[Saved entries]:
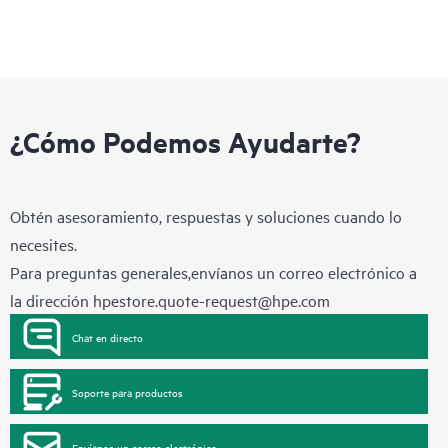
¿Cómo Podemos Ayudarte?
Obtén asesoramiento, respuestas y soluciones cuando lo
necesites.
Para preguntas generales,envíanos un correo electrónico a
la dirección
hpestore.quote-request@hpe.com
Chat en directo
Soporte para productos
Envíanos un correo electrónico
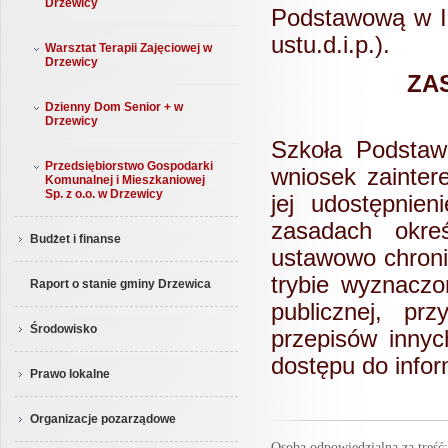
Drzewicy
Podstawową w Id
ustu.d.i.p.).
Warsztat Terapii Zajęciowej w
Drzewicy
ZA
Dzienny Dom Senior + w
Drzewicy
Szkoła Podstaw
Przedsiębiorstwo Gospodarki
wniosek zainter
Komunalnej i Mieszkaniowej
Sp. z o.o. w Drzewicy
jej udostępnie
zasadach okre
Budżet i finanse
ustawowo chroni
trybie wyznacz
Raport o stanie gminy Drzewica
publicznej, pr
Środowisko
przepisów innyc
dostępu do infor
Prawo lokalne
Organizacje pozarządowe
Osoba odpowiedzialna za treś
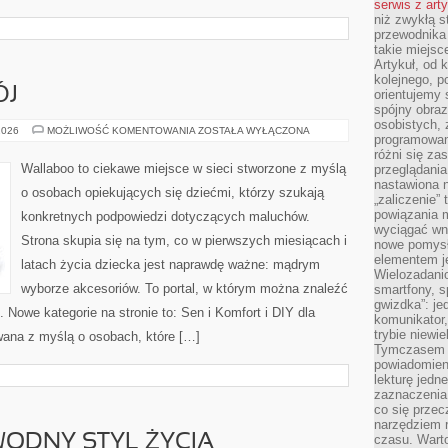
serwis z art
niż zwykłą s
przewodnika
takie miejsc
Artykuł, od 
kolejnego, p
ÓJ
orientujemy 
spójny obraz
osobistych, 
ZABAWA
2026
MOŻLIWOŚĆ KOMENTOWANIA
ZOSTAŁA WYŁĄCZONA
programowani
I
ROZWÓJ
różni się z
Wallaboo to ciekawe miejsce w sieci stworzone z myślą
przeglądania
nastawiona n
o osobach opiekujących się dziećmi, którzy szukają
„zaliczenie”
powiązania m
konkretnych podpowiedzi dotyczących maluchów.
wyciągać wni
Strona skupia się na tym, co w pierwszych miesiącach i
nowe pomysł
elementem je
latach życia dziecka jest naprawdę ważne: mądrym
Wielozadanio
wyborze akcesoriów. To portal, w którym można znaleźć
smartfony, s
gwizdka”: je
Nowe kategorie na stronie to: Sen i Komfort i DIY dla
komunikator,
trybie niewi
wana z myślą o osobach, które […]
Tymczasem w
powiadomien
lekturę jedne
zaznaczenia
co się przec
narzędziem 
ODNY STYL ŻYCIA
czasu. Warto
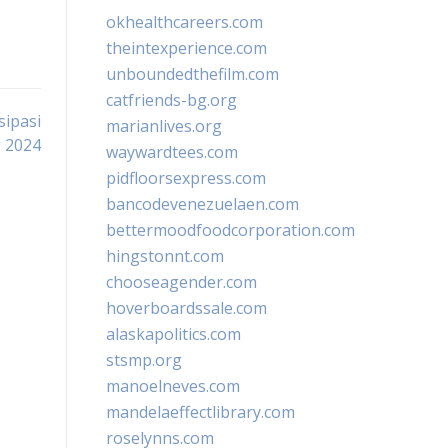
okhealthcareers.com
theintexperience.com
unboundedthefilm.com
catfriends-bg.org
sipasi
marianlives.org
g 2024
waywardtees.com
pidfloorsexpress.com
bancodevenezuelaen.com
bettermoodfoodcorporation.com
hingstonnt.com
chooseagender.com
hoverboardssale.com
alaskapolitics.com
stsmp.org
manoelneves.com
mandelaeffectlibrary.com
roselynns.com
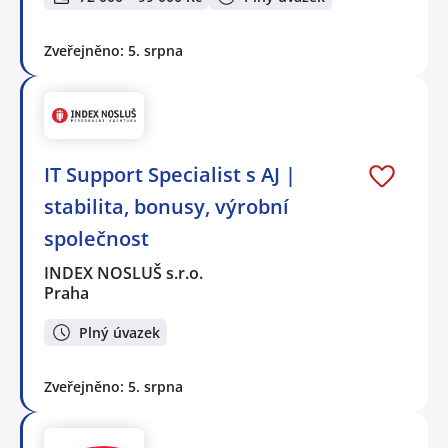
Zveřejněno: 5. srpna
IT Support Specialist s AJ |
stabilita, bonusy, výrobní
společnost
INDEX NOSLUŠ s.r.o.
Praha
Plný úvazek
Zveřejněno: 5. srpna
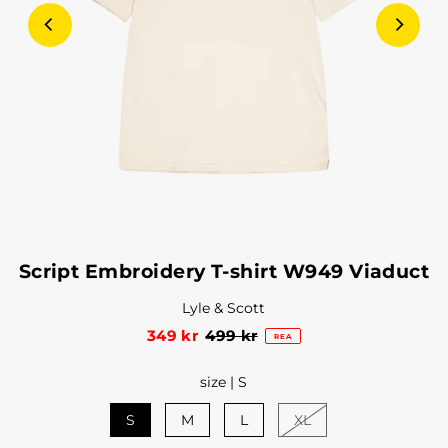
Script Embroidery T-shirt W949 Viaduct
Lyle & Scott
349 kr
499 kr
REA
size |
S
S
M
L
XL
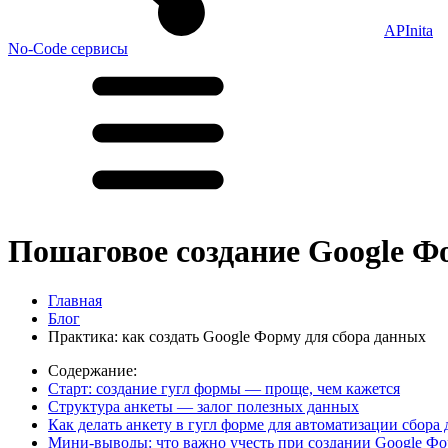
APInita
No-Code сервисы
Пошаговое создание Google Ф
Главная
Блог
Практика: как создать Google Форму для сбора данных
Содержание:
Старт: создание гугл формы — проще, чем кажется
Структура анкеты — залог полезных данных
Как делать анкету в гугл форме для автоматизации сбора
Мини-выводы: что важно учесть при создании Google Ф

[EXERCISE INSTRUCTIONS]:
Reproduce the lines from the line with "Script Embroidery T-shirt W949 Viaduct" through the last line of the entries exactly, including both ends and excluding pictures.

[EXERCISE RESULT]:
Script Embroidery T-shirt W949 Viaduct
Lyle & Scott
349 kr
499 kr
REA
size |
S
S
M
L
XL
APInita
No-Code сервисы
Пошаговое создание Google Ф
Главная
Блог
Практика: как создать Google Форму для сбора данных
Содержание:
Старт: создание гугл формы — проще, чем кажется
Структура анкеты — залог полезных данных
Как делать анкету в гугл форме для автоматизации сбора
Мини-выводы: что важно учесть при создании Google Ф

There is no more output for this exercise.